Westfield is officially cracking open the door to one of its biggest neighborhood builds yet. Today, the City Council signed off on a 765-acre, master-planned community called Ironstone, setting the stage for a multi-phase development north of State Road 32 in the Hortonville area. Developers say the community will ultimately bring more than 2,000 homes, a mixed-use village along the Monon Trail, lakes, parks and roughly 14 miles of internal trails. Neighbors and some officials are already sounding alarms about traffic and school capacity, while city leaders and the developer insist road upgrades and school land will roll out in step with construction.

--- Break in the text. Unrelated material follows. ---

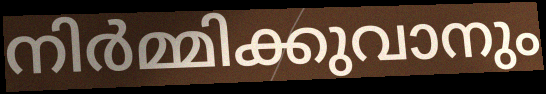
നിർമ്മിക്കുവാനും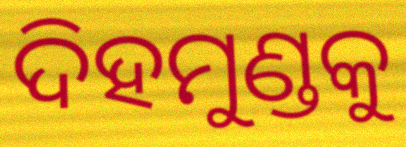
ଦିହମୁଣ୍ଡକୁ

According to Indianapolis Business Journal, the council approved the planned-unit development designation, which lets Platinum Properties move ahead with engineering, annexation and phased construction for the roughly 765-acre site. The outlet reported that the council vote was framed as the most significant regulatory hurdle for the project so far.
Who is behind the project
Platinum Properties, led by Paul Rioux, is the petitioner behind Ironstone. Rioux told WRTV the master plan could include roughly 2,200 homes on a mix of lot sizes and housing types and could take 10 to 12 years to fully build out. Mayor Scott Willis told the same outlet that the project lines up with the city's updated comprehensive plan and that the developer intends to donate land to Westfield Washington Schools so new facilities can be planned alongside Ironstone's growth.

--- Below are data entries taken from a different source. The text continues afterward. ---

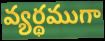
వ్యర్థముగాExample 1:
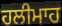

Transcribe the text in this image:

ਹਲੀਮਾਹ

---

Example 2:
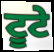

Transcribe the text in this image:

ਟੂਟੇ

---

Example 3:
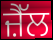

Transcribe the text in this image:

ਜ਼ੈੱਲ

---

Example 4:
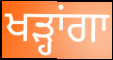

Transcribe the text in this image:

ਖੜ੍ਹਾਂਗਾ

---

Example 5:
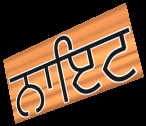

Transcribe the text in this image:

ਨਾਇਟ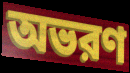
অভরণ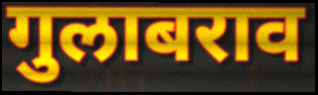
गुलाबराव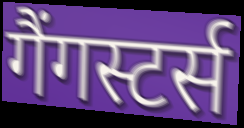
गैंगस्टर्स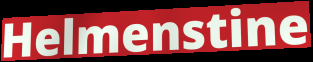
Helmenstine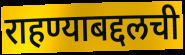
राहण्याबद्दलची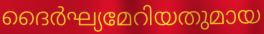
ദൈർഘ്യമേറിയതുമായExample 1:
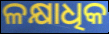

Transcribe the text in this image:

ଳକ୍ଷାଧିକ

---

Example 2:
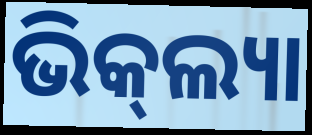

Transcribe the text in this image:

ଭିକ୍‌ଲ୍ୟା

Plan features and amenities
The concept map breaks Ironstone into neighborhoods called The Lakes, The Reserve and The Village, along with a Horton Square mixed-use hub that would bring shops, restaurants and some multifamily housing. According to Indiana Economic Digest, developer materials outline about 14 miles of internal trails, an amenity lake labeled Carey Lake and an 11-acre Foundry Park that would feature courts, a small amphitheater and a clubhouse, among other perks.

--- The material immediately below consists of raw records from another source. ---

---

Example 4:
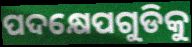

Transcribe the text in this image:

ପଦକ୍ଷେପଗୁଡିକୁ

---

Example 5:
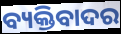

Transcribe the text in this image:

ବ୍ୟକ୍ତିବାଦର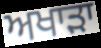
ਅਖਾੜਾ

Infrastructure, schools and public safety
The developer has proposed donating roughly 40 acres at the northwest corner of 206th Street and Six Points Road to Westfield Washington Schools, giving the district space for an elementary school site. City leaders have said they intend to schedule road work, including widening 191st Street and adding roundabouts, ahead of major home construction, according to local reporting. The city has also highlighted Ironstone's planned trailheads and public amenities on its official information pages, and officials say public-facing infrastructure will be phased to keep pace with the influx of residents.
Neighbors push back
Residents packed early public hearings, raising alarms about heavier traffic, loss of farmland and whether schools and roads can realistically absorb hundreds of new families in a relatively short window. Local coverage and public testimony have included calls to slow down approvals, spell out clearer phasing commitments and make sure impact fees or other funding tools are in place to cover road and utility upgrades tied directly to the project.
What happens next
With the council's vote in the books, the PUD authorization is set and the developer can pivot to engineering work, permitting and detailed phased site plans. Homes will be platted and built in stages, and each portion of the project will still go through the usual permitting and site-plan review. City public notices and plan-commission schedules show Ironstone has already cleared neighborhood meetings and workshops and will cycle back to staff and commissioners as engineers file specific site plans and plats for each district.